Among other milestones, their music literally reached the heavens when they played “Blue Sky” live at NASA Mission Control, delivering a celestial wakeup for astronauts aboard the International Space Station. They’ve toured and recorded with many rock and blues legends including B.B. King, Neil Young, The Allman Brothers, Hubert Sumlin, David “Honeyboy” Edwards, Dave Matthews Band, The Eagles and their personal favorite Robert Plant. Not to mention, they attained hometown hero status by headlining Red Rocks Amphitheatre 35 times in addition to earning induction into the Colorado Music Hall of Fame in 2023.

Her Way Out came to life organically. For two years, they hosted “Monster’s Music Monthly, serving up either a new song or a new version of a classic online.  Working out of Jeremy’s home studio, they parlayed this momentum into their latest LP.

“It had been almost seven years since our last album release, but we wanted to put the same energy of ‘Monster’s Music Monthly’ into a full-length,” Todd notes. “We have a very distinct personality as a band. I write to the sensibilities of each member, because they’re going to have to dig playing it. We’re a benevolent democracy. If one guy isn’t connecting with a certain song, that song is out. As an uncomplicated rock band, we like to do things that are ‘proper’—loud guitars, drums, big bass, and well-placed organ, keys, and lap steel. We road-tested every song on the record before recording a lick. All of that helped us dial in the arrangements, ditch tunes that didn’t work, and grow a strong sense of what our individual parts should be.”

In this respect, the single and title track “Her Way Out” packs a concentrated and catchy punch. Anchored by a steady beat, the rough and tumble riff kicks up dust as soulful vocals ignite an irresistible refrain, “She found her way out, her way out—and it was me.”

“It’s driven by the idea that relationships are frail,” he elaborates. “Sometimes, they are something one wants freedom from. A real-life circumstance drives this story. Something was said when a person had too much to drink. The relationship ended with words, but the drinker could never know what he said and the woman refused to tell him.”

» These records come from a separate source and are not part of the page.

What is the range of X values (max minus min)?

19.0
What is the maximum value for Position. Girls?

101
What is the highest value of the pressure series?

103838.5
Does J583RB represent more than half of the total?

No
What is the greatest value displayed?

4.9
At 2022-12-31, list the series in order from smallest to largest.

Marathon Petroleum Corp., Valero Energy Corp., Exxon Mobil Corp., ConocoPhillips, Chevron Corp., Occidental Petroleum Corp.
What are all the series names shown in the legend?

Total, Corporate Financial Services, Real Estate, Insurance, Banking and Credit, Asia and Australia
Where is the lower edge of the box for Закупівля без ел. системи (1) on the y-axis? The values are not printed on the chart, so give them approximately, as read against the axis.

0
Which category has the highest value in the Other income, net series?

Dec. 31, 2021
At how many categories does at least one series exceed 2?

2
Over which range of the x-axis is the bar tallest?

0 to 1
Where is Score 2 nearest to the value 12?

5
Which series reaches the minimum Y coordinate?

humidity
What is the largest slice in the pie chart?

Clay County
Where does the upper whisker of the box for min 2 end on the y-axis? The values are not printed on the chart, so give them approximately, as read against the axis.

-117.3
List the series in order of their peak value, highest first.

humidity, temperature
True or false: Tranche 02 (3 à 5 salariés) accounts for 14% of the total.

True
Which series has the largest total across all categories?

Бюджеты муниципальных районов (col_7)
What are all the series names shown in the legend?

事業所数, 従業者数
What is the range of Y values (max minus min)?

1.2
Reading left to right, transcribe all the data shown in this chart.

Ass-kicking guitar surges through “Thunderbird” as strains of organ coat a raucous refrain with a lyrical tip-of-the-hat to the Francis Ford Coppola and George Lucas classic American Graffiti.

He goes on, “‘Thunderbird’ is a collection of one-liners from the film knit together with a beat poet vibe. It has an AC/DC-like guitar riff and a cinematic-style vocal. It’s all about drag racing and love never caught.”

Elsewhere, Big Head Todd and The Monsters nod to Annie Oakley with “Don’t Kill Me Tonight.” Then, there’s “King Kong.” A hulking groove lumbers beneath the frontman’s bluesy intonation as a piano solo bleeds into a skyscraper-scaling guitar lead.

“It’s inspired by a large movie poster in my basement of King Kong on top of the Empire State Building,” Todd reveals. “I’m drawn to these iconic contemporary heroes who are also monsters. They are complicated because they destroy so much, yet are sympathetic to children and fall in love with human women. These ‘Titans’, as they are called, are often monsters of our own making. It’s exciting to perform live.”

In the end, the future looks as bright as ever for these longtime friends.

“We work very hard at being a great band,” Todd leaves off. “We’re also a group that cares for each other. We’ve been together for almost 40 years. Our audience has made it all possible, and we’re grateful and determined to keep playing.”